Ihre Aufgabe: Drucken Sie aus dem Interview mit Nathanael Liminski den Abschnitt wortgetreu ab, der mit den Worten „Herr Liminski, können“ beginnt und mit „vor der Europawahl?“ schließt.

Textauszug:
+++

Düsseldorf – Der Minister fährt sich vor dem Foto fürs Interview noch einmal schnell mit der Hand durchs Gesicht. Neulich, da habe er auf einem Bild irgendwie ein bisschen müde ausgesehen, sagt er. Verständlich wär’s. Das Aufgabenspektrum von Nathanael Liminski ist außerordentlich breit, sein Titel passt auf keine Visitenkarte: Minister für Bundes- und Europaangelegenheiten, Internationales sowie Medien des Landes Nordrhein-Westfalen – und dann ist der CDU-Politiker auch noch Chef der Staatskanzlei von Ministerpräsident Hendrik Wüst. 

Der nächste Termin steht schon an, es geht um Filmförderung und den Kulturstandort NRW. Und immer wieder ist er in diesen Tagen mit TikTok im Gespräch, ein regelrechter „Desinformationskrieg“ tobe dort im Netz in diesem Superwahljahr, um den will er sich kümmern. Doch erst mal geht es um Europa.

Herr Liminski, können Sie die Bedeutung der EU mit nur einem Satz erklären? 
Die Europäische Union ist in dieser Welt für seine Bewohner Garant für Frieden, Freiheit und Wohlstand.
Da haben Sie aber schon ein bisschen überlegen müssen. 
Weil ich versucht habe, es wirklich in einem Satz zu sagen. Ich sehe das zu 100 Prozent so. Seit dem Zweiten Weltkrieg gab es gut 20 militärische Konflikte auf europäischem Boden, der Ukraine-Krieg ist längst nicht der erste. Aber nie auf dem Gebiet der Europäischen Union. Das zeigt: Die EU schafft Frieden und das gibt Raum für Freiheit und Wohlstand.
NRW-Medien- und Europaminister Nathanael Liminski: „Die EU schafft Frieden und das gibt Raum für Freiheit und Wohlstand.“
Warum steht Ihr Satz nicht auf den CDU-Wahlplakaten vor der Europawahl?

+++

Bereitgestellte Daten:
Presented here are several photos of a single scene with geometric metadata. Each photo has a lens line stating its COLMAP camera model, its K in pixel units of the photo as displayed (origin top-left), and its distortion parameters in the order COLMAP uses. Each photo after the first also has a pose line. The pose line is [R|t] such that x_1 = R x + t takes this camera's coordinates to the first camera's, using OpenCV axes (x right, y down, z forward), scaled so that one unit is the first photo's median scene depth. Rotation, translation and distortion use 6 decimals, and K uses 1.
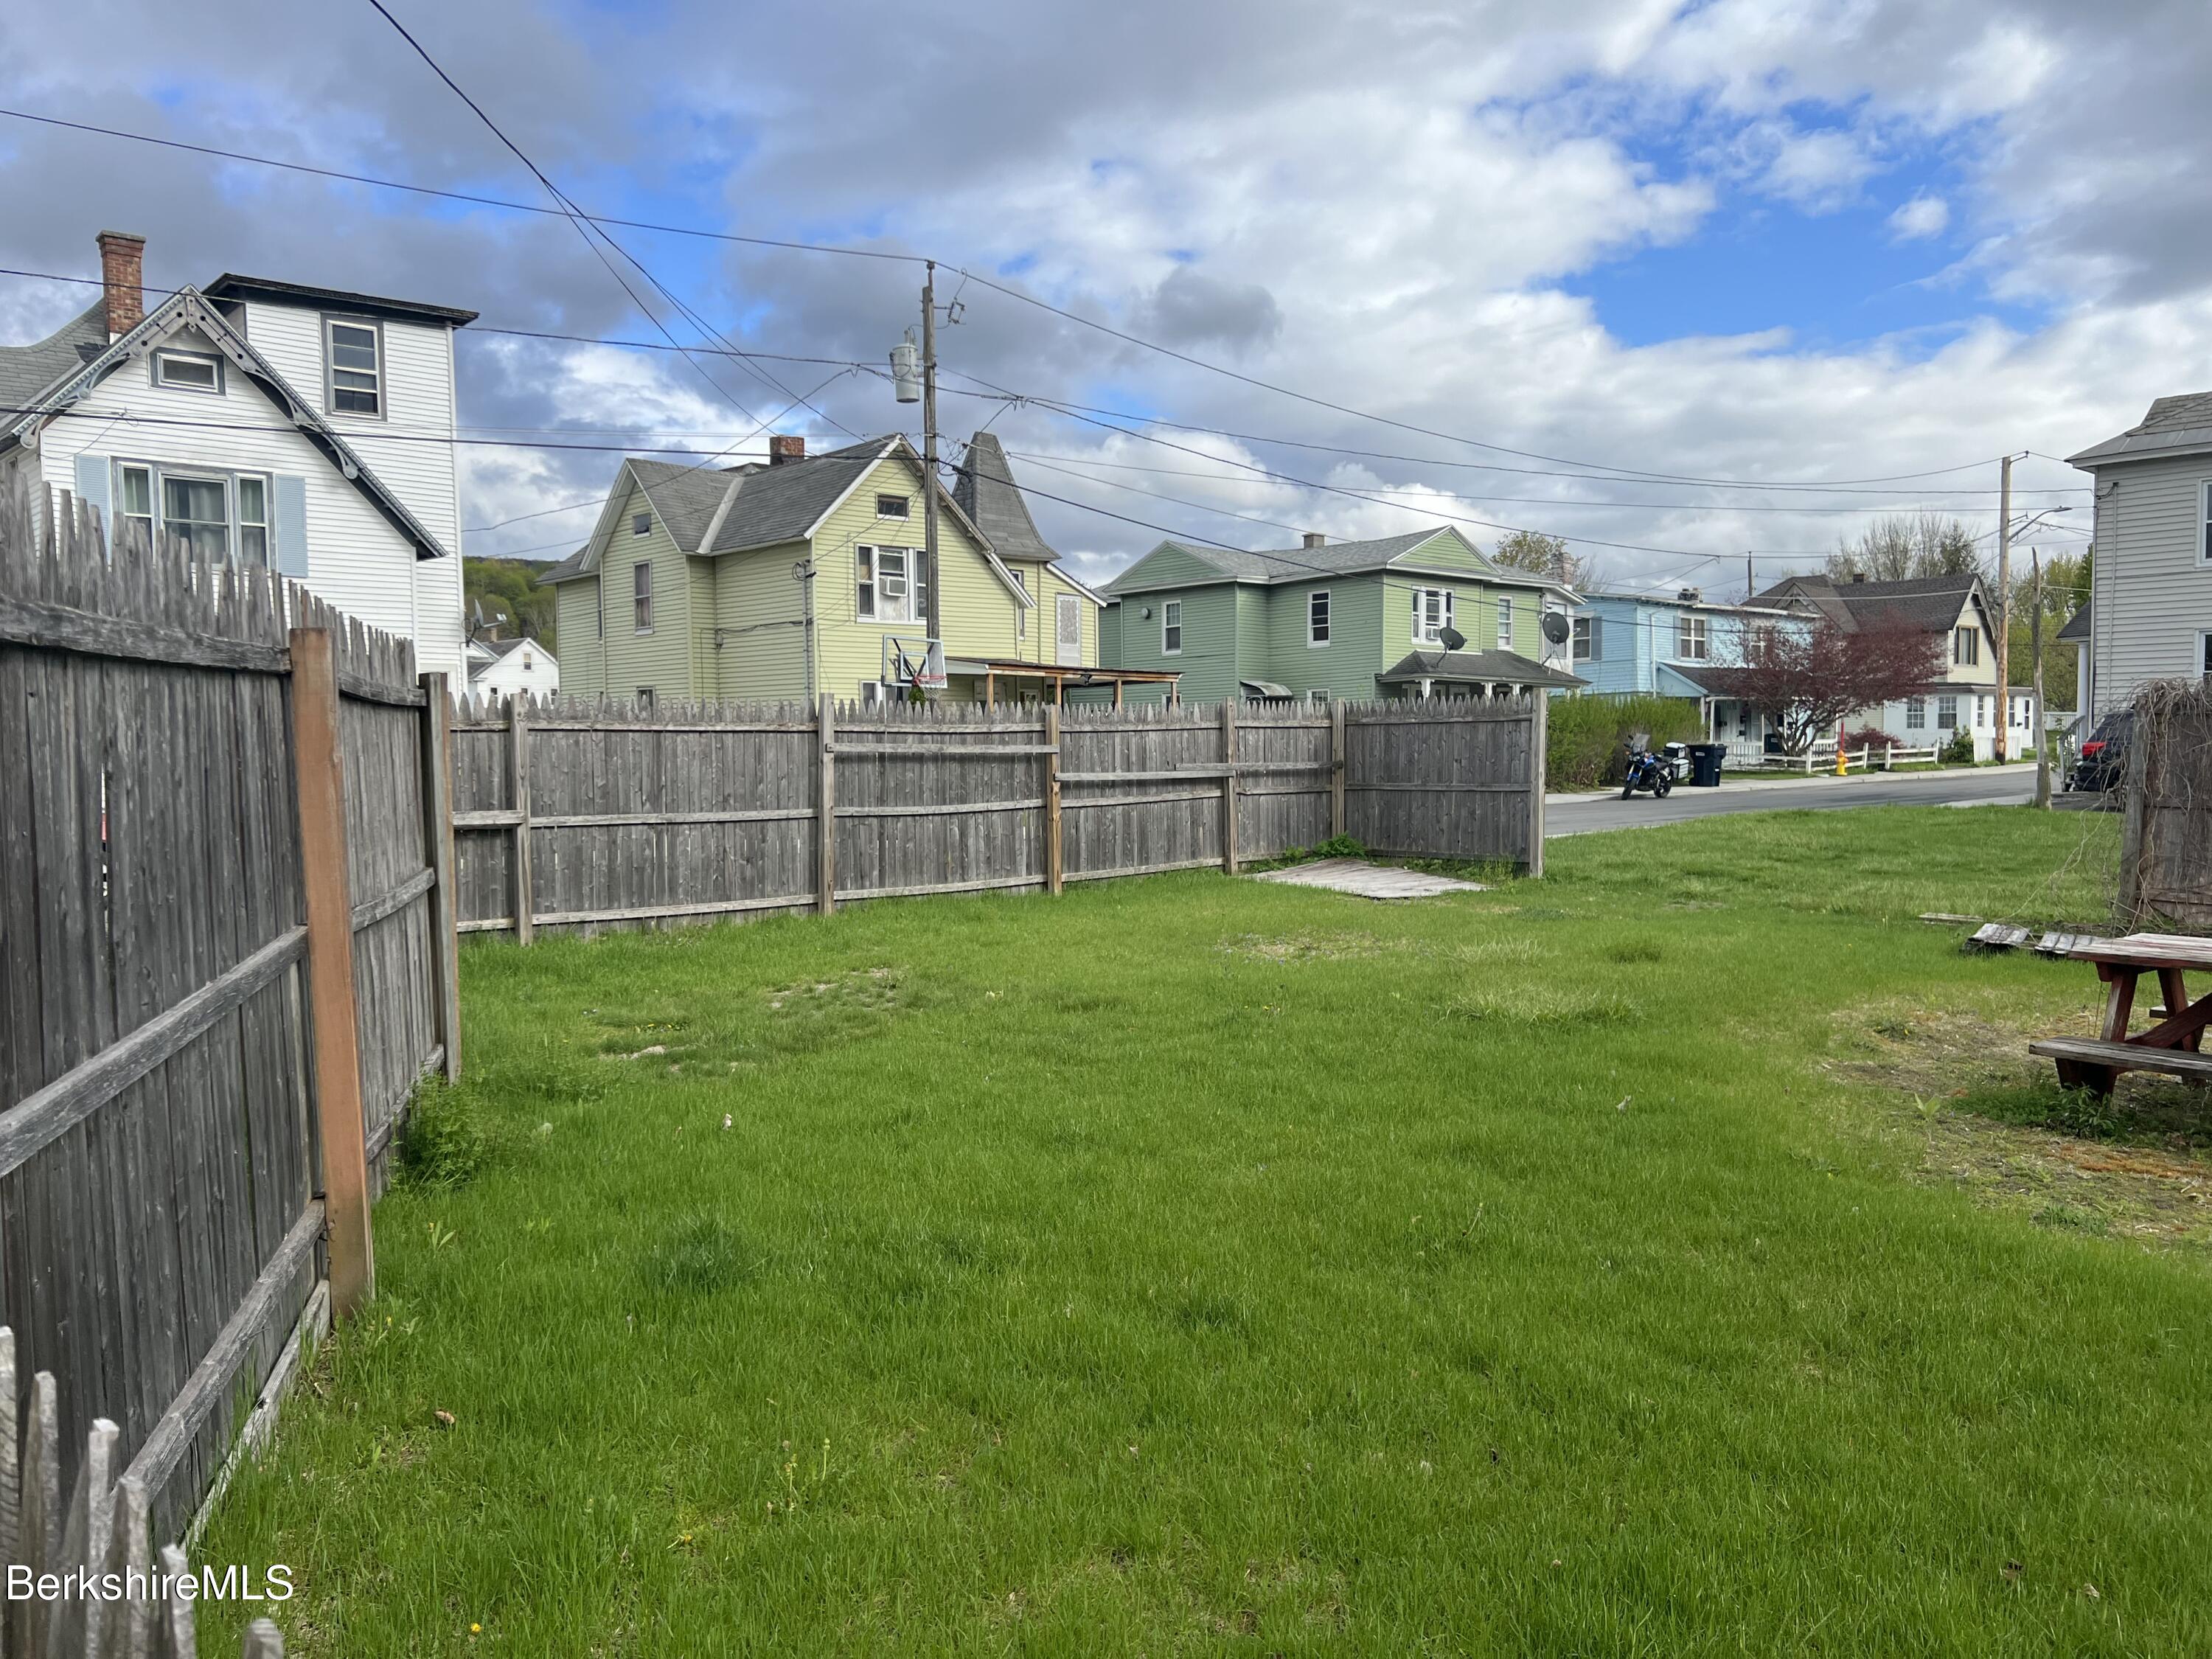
lens RADIAL K [[1688.7, 0, 1106.0], [0, 1688.7, 829.5], [0, 0, 1]] dist [0.058275, 0.000736]
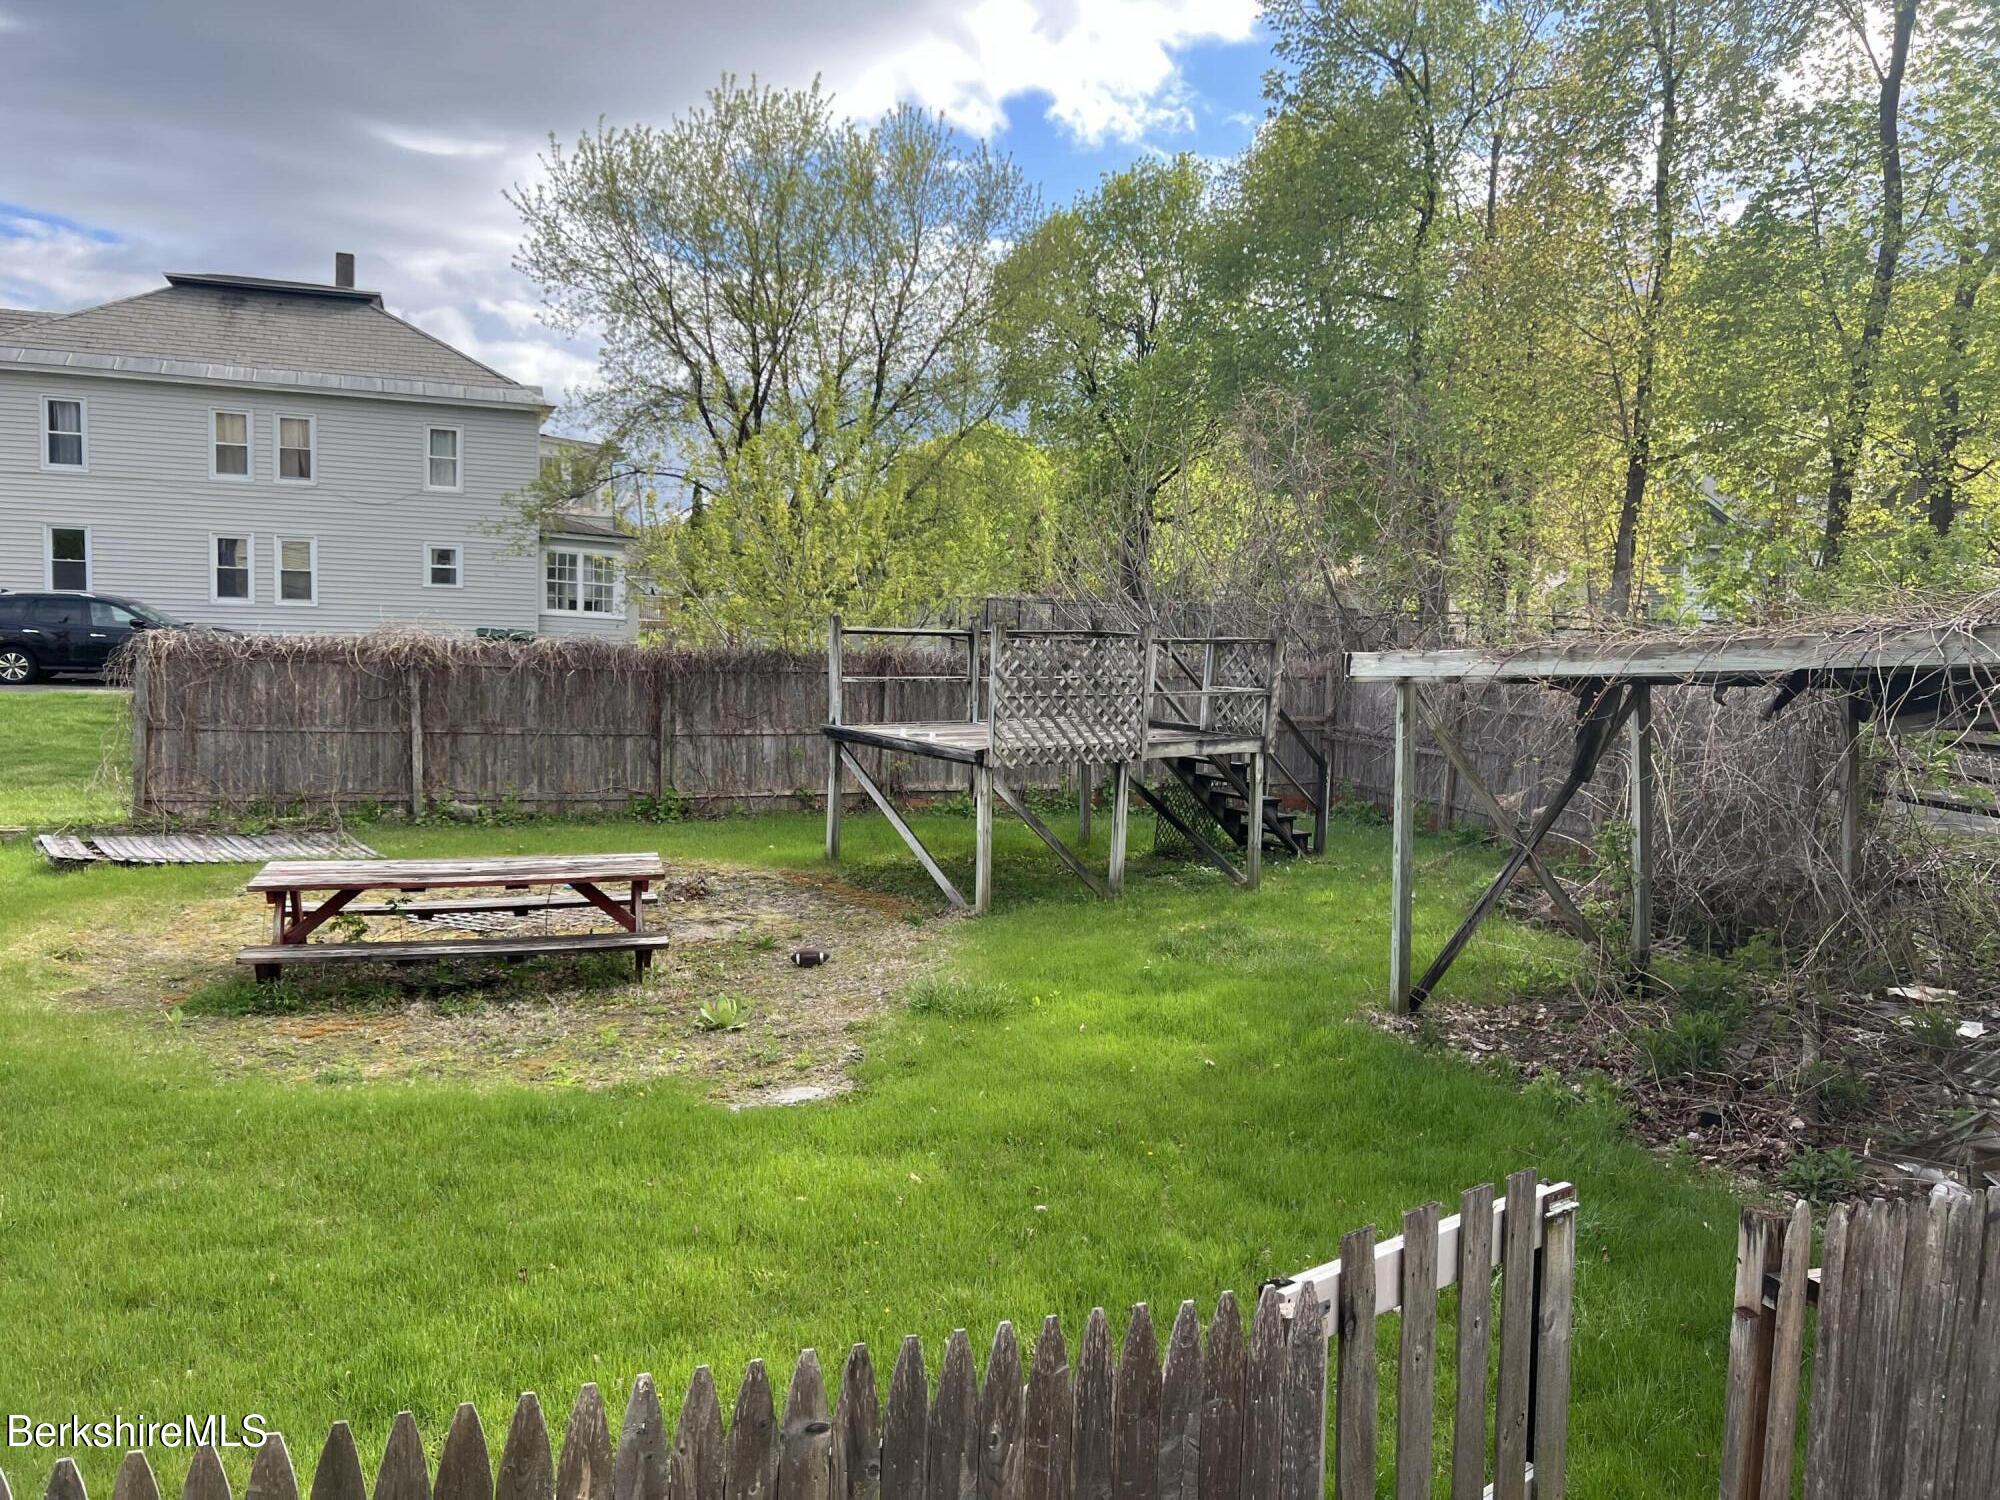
lens RADIAL K [[1526.9, 0, 1000.0], [0, 1526.9, 750.0], [0, 0, 1]] dist [0.058275, 0.000736]
pose [[0.416979, -0.068693, 0.906317, -0.477638], [0.022000, 0.997611, 0.065491, -0.159480], [-0.908650, -0.007369, 0.417494, -0.135532]]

+++

Ergebnis der Übung:
Herr Liminski, können Sie die Bedeutung der EU mit nur einem Satz erklären? 
Die Europäische Union ist in dieser Welt für seine Bewohner Garant für Frieden, Freiheit und Wohlstand.
Da haben Sie aber schon ein bisschen überlegen müssen. 
Weil ich versucht habe, es wirklich in einem Satz zu sagen. Ich sehe das zu 100 Prozent so. Seit dem Zweiten Weltkrieg gab es gut 20 militärische Konflikte auf europäischem Boden, der Ukraine-Krieg ist längst nicht der erste. Aber nie auf dem Gebiet der Europäischen Union. Das zeigt: Die EU schafft Frieden und das gibt Raum für Freiheit und Wohlstand.
NRW-Medien- und Europaminister Nathanael Liminski: „Die EU schafft Frieden und das gibt Raum für Freiheit und Wohlstand.“
Warum steht Ihr Satz nicht auf den CDU-Wahlplakaten vor der Europawahl?